Still, it's a politically thorny issue.

Many developing countries, especially in Africa, have come to view waste exports as a form of neo-colonialism. The sloppy nature of many of the deals - some of which have caused serious environmental damage - has only made the issue more sensitive. ``We've found barrels of waste dumped off on our beach,'' says Laurent Radaddy, a diplomat from Madagascar. ``How are we going to control this, unless we get stricter international measures?''

Simple economics drives much of the business.

In one extreme example, the tiny West African nation of Guinea-Bissau was recently offered a deal by US and European waste traders that could have earned it an estimated $500 million - about three times its gross national product. The deal was turned down.

Meanwhile, not all waste trade fits the stereotype.

The largest chunk of US hazardous waste exports, for example, goes to Canada, which has a special bilateral agreement with Washington governing the trade, as does Mexico. Much of West Germany's hazardous wastes are shipped to a single dump just over the border inside East Germany.

This growing global network creates some surprising alliances. East and West Germany, for instance, tend to stand shoulder-to-shoulder on waste export issues.

In the end, however, the main division falls between industrialized and developing nations.

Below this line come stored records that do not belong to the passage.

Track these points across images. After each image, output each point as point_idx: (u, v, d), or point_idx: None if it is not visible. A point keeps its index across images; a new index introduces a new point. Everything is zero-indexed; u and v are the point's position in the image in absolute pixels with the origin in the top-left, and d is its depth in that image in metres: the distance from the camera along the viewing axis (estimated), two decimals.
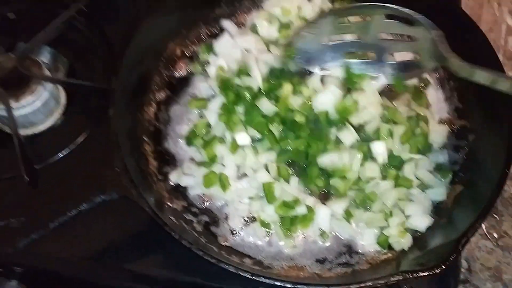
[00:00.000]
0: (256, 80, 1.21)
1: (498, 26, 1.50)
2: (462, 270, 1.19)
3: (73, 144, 1.33)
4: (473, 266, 1.20)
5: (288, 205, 1.13)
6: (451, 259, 0.93)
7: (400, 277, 0.93)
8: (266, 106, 1.18)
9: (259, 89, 1.21)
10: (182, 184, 1.19)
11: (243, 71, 1.24)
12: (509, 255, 1.21)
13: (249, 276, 0.94)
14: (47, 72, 1.39)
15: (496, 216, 1.26)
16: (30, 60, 1.38)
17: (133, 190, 1.02)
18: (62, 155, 1.31)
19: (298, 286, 0.94)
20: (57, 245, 1.15)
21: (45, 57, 1.50)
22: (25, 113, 1.33)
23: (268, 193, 1.13)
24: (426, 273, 0.92)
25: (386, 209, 1.13)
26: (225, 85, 1.23)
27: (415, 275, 0.93)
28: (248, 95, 1.20)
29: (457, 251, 0.94)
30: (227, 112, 1.20)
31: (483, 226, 1.24)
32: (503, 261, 1.20)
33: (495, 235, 1.23)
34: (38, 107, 1.34)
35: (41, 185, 1.24)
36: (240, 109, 1.20)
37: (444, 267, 0.92)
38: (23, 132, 1.36)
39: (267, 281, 0.95)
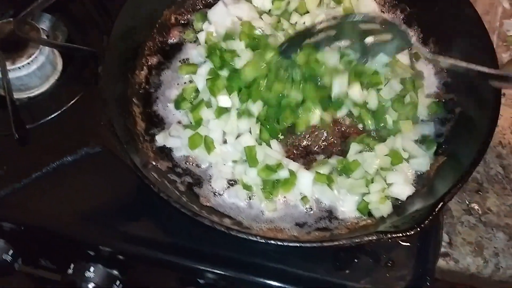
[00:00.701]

For instance, a proposal to require that exporters be allowed to ship only to countries with environmental regulations equal to those of the exporting country got scrapped from the convention - largely as a result of US opposition. The US argued that such a provision would effectively ban US waste exports, including those to Canada.

The US is pushing hard to keep the focus on national legislation, rather than turning the waste trade issue over to international controls.

The Bush administration vowed earlier this month to clamp down on waste exports - by banning shipments to any country that doesn't have a waste-export agreement with Washington.

Meanwhile, activists are already looking toward the first follow-up meeting of the new convention - scheduled three months after the treaty is ratified.

Many tough issues are likely to surface at coming sessions. For instance, the convention says that the first meeting will set technical guidelines for ``environmentally sound management of wastes.''

``We're at the start of a very long road,'' one UN official says.